- **Your objective**
Restate word for word the lines that begin the listing and end with the line holding "left ankle: (43, 1576, 28)".

- **Information shown**
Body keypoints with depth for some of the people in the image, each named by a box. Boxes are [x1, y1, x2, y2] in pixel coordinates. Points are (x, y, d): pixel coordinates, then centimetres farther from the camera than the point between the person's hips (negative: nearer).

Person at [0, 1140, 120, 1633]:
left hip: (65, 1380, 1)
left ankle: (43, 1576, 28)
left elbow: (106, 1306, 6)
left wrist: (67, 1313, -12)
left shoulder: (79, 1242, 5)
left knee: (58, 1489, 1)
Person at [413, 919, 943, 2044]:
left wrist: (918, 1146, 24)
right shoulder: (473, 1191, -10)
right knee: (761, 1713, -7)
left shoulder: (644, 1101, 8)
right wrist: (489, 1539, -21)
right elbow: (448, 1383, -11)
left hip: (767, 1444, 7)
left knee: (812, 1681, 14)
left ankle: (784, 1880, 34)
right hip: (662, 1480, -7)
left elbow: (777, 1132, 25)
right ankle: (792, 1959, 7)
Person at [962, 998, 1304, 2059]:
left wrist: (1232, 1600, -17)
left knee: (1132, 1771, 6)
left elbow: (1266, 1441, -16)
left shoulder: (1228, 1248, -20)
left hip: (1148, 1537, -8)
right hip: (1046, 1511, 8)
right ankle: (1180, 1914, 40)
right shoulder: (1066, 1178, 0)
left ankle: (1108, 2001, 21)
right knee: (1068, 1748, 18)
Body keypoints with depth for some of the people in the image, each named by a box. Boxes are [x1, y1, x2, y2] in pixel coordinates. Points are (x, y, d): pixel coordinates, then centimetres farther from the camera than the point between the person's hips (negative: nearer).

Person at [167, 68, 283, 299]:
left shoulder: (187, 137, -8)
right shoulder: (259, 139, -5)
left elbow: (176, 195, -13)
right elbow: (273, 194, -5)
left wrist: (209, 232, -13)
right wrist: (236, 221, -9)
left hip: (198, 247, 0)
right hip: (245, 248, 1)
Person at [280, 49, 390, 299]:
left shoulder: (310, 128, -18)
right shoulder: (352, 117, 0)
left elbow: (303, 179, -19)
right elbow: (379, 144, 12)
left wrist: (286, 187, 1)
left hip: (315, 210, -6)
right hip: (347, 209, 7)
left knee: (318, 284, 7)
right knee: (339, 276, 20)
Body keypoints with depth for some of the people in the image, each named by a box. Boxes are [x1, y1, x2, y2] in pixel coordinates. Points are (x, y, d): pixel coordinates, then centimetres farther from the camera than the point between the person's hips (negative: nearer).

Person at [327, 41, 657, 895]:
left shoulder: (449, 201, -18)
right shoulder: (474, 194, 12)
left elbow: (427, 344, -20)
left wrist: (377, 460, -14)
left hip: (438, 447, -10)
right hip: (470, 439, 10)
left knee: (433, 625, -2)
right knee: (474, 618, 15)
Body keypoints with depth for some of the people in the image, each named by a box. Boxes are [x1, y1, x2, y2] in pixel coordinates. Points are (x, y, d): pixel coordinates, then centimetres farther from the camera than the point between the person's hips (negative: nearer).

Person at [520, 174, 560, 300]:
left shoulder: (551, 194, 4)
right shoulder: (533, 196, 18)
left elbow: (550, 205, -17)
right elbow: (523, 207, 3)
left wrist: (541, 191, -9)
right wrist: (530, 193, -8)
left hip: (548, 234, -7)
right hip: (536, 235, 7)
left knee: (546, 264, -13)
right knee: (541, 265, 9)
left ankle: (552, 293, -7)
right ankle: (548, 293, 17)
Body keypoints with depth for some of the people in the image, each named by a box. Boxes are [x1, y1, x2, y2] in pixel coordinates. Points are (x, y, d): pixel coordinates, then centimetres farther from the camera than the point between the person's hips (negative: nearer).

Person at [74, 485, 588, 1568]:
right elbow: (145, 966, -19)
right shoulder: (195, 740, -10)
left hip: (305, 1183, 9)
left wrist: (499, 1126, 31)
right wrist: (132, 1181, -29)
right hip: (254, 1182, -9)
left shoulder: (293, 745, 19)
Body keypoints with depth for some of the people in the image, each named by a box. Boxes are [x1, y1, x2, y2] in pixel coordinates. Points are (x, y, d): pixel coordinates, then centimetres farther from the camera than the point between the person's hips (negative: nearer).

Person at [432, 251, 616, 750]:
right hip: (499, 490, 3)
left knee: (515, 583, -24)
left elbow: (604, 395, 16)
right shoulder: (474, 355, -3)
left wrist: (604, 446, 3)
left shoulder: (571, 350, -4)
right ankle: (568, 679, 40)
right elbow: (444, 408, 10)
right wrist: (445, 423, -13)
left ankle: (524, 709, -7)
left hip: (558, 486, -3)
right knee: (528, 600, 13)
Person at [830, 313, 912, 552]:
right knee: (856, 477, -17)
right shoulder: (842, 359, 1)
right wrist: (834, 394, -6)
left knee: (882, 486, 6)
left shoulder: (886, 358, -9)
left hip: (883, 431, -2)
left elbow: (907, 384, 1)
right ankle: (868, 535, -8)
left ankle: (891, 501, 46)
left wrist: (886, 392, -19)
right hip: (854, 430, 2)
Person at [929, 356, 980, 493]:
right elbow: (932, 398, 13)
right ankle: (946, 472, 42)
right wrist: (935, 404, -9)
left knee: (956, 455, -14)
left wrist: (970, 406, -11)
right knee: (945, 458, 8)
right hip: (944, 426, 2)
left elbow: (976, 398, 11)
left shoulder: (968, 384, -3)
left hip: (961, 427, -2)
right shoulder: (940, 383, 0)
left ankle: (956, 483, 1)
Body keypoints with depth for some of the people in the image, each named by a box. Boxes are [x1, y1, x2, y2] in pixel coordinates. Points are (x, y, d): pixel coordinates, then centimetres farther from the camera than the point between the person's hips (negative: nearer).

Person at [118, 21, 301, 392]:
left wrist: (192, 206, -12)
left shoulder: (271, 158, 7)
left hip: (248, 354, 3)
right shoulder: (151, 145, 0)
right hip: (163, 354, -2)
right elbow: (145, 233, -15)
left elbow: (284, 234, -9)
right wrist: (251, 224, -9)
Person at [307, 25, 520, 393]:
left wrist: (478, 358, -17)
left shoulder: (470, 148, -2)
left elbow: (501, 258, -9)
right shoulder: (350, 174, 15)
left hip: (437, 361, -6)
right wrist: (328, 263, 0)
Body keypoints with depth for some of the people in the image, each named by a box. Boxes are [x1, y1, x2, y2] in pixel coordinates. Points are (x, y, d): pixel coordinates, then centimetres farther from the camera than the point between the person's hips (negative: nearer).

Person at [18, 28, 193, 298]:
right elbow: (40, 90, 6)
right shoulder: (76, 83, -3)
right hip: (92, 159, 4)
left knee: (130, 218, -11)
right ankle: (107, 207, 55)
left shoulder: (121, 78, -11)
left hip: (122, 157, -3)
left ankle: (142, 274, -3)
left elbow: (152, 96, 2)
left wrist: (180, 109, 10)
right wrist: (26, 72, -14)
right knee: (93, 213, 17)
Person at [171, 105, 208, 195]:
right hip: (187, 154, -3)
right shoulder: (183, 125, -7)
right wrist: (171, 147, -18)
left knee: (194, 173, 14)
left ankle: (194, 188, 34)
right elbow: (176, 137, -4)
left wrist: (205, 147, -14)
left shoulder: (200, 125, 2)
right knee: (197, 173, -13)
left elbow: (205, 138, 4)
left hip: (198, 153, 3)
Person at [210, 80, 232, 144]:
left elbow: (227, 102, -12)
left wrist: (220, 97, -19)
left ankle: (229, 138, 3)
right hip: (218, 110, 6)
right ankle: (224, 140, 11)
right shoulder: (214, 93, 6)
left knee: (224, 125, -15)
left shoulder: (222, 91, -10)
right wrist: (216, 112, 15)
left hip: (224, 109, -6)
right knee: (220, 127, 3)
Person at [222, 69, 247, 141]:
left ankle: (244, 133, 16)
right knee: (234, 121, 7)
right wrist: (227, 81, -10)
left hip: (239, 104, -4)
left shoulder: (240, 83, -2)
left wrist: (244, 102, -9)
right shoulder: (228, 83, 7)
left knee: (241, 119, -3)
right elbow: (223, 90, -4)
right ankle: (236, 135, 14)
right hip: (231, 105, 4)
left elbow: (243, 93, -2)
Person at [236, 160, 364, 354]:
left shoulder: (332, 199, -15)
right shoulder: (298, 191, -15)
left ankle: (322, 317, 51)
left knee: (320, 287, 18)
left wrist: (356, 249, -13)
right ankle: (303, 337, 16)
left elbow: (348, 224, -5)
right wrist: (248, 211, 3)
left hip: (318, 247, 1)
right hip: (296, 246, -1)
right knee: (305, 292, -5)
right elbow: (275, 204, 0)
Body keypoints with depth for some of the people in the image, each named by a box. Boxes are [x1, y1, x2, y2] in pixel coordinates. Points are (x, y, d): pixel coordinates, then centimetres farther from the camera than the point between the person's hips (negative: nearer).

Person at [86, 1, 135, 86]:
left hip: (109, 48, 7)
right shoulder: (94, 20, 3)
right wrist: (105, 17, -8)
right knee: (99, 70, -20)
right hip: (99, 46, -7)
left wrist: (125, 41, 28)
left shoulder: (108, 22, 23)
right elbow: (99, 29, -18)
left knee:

- **Response area**
Body keypoints with depth for some of the people in the image, each named by a box. Boxes are [x1, y1, x2, y2] in pixel coordinates. Points are (x, y, d): pixel coordinates, then centimetres farther from the camera than the point between the person's hips (negative: nearer).

Person at [0, 1140, 120, 1633]:
left hip: (65, 1380, 1)
left ankle: (43, 1576, 28)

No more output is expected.